**** Records provided
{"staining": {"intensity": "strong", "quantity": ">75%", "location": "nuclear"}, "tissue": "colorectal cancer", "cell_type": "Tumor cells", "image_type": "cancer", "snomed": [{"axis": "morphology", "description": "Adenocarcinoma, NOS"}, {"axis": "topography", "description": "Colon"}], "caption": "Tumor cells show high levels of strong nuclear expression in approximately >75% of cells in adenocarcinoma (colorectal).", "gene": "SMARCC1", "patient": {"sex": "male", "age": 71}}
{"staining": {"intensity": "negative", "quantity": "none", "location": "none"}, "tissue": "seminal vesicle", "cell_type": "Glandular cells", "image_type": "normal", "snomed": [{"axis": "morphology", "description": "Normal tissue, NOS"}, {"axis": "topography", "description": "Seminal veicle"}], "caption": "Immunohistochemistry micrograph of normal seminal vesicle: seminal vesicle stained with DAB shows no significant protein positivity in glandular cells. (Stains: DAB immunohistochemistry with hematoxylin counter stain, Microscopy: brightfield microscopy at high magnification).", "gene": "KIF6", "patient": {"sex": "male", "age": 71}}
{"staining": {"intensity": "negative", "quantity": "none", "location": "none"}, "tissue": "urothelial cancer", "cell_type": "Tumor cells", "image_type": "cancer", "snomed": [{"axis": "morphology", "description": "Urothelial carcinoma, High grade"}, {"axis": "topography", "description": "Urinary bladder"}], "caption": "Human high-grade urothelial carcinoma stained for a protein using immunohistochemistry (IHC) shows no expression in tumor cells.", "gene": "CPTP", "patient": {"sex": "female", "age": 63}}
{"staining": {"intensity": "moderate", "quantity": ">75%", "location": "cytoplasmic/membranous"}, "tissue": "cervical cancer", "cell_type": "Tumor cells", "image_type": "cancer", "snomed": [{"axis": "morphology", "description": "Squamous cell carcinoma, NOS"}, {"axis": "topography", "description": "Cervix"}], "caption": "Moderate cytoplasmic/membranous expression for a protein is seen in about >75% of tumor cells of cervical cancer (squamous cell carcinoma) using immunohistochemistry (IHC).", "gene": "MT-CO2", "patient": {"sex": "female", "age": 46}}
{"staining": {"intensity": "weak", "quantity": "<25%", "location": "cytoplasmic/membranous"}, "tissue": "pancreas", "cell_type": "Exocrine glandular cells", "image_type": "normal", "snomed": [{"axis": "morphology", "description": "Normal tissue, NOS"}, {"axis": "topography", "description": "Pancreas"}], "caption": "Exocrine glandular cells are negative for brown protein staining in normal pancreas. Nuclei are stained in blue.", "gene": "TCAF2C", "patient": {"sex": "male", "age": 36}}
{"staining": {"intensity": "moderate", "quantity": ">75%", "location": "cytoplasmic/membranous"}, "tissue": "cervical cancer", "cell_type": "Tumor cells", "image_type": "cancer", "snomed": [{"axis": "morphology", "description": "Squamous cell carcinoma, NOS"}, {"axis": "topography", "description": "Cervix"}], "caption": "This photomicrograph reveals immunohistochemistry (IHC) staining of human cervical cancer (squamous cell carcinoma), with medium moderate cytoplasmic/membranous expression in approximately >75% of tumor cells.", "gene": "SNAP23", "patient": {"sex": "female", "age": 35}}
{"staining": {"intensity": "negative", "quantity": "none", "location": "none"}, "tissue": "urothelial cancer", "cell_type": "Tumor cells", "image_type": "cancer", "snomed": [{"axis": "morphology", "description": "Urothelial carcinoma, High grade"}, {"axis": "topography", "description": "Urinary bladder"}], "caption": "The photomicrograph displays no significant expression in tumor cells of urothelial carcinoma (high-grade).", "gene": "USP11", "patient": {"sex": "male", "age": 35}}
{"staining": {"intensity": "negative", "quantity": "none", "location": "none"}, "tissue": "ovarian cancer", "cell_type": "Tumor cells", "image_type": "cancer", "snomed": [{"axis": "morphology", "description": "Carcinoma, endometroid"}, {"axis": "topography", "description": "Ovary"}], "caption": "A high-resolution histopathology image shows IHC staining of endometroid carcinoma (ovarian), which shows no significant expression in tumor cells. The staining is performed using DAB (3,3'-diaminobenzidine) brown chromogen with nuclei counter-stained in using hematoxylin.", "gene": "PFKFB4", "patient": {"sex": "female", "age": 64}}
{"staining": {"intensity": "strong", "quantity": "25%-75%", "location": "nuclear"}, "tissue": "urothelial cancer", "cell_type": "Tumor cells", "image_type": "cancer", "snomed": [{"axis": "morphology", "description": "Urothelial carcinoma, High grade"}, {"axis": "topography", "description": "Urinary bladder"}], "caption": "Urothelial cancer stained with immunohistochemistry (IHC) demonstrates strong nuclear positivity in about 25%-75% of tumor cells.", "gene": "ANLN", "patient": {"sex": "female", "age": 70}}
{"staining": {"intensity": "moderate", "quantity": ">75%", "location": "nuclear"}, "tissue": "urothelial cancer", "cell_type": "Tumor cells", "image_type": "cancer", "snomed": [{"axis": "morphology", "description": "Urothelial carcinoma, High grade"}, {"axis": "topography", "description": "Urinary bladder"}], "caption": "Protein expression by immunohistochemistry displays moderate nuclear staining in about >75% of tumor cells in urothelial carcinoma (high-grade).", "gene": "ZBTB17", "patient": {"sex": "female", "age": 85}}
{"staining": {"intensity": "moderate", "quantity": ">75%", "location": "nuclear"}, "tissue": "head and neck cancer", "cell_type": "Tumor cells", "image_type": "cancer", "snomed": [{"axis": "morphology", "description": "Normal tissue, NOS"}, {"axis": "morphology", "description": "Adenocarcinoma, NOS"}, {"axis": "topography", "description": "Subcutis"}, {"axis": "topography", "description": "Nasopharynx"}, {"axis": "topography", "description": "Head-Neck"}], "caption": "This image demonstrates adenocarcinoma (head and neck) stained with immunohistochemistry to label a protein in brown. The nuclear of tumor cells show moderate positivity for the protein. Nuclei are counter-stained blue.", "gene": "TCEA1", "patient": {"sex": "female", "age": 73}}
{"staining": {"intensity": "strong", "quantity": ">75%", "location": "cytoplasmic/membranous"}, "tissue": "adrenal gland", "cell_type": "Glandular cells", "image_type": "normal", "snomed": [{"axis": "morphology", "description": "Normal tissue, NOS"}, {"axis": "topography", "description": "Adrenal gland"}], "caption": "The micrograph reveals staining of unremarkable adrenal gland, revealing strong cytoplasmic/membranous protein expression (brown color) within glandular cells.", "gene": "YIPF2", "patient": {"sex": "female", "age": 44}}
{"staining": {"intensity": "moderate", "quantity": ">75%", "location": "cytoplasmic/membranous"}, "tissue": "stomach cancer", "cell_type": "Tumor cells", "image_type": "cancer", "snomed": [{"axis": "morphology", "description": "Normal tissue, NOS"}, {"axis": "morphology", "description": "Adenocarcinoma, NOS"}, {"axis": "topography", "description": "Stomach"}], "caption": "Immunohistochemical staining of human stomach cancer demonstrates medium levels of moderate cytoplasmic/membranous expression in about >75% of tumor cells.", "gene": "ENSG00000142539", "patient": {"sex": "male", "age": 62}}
********
Task brief
Using the entries shown above, reproduce verbatim the lines from the line bearing "cancer stained with" to the line bearing "expression by immunohistochemistry", inclusive.

Solution to this task
{"staining": {"intensity": "strong", "quantity": "25%-75%", "location": "nuclear"}, "tissue": "urothelial cancer", "cell_type": "Tumor cells", "image_type": "cancer", "snomed": [{"axis": "morphology", "description": "Urothelial carcinoma, High grade"}, {"axis": "topography", "description": "Urinary bladder"}], "caption": "Urothelial cancer stained with immunohistochemistry (IHC) demonstrates strong nuclear positivity in about 25%-75% of tumor cells.", "gene": "ANLN", "patient": {"sex": "female", "age": 70}}
{"staining": {"intensity": "moderate", "quantity": ">75%", "location": "nuclear"}, "tissue": "urothelial cancer", "cell_type": "Tumor cells", "image_type": "cancer", "snomed": [{"axis": "morphology", "description": "Urothelial carcinoma, High grade"}, {"axis": "topography", "description": "Urinary bladder"}], "caption": "Protein expression by immunohistochemistry displays moderate nuclear staining in about >75% of tumor cells in urothelial carcinoma (high-grade).", "gene": "ZBTB17", "patient": {"sex": "female", "age": 85}}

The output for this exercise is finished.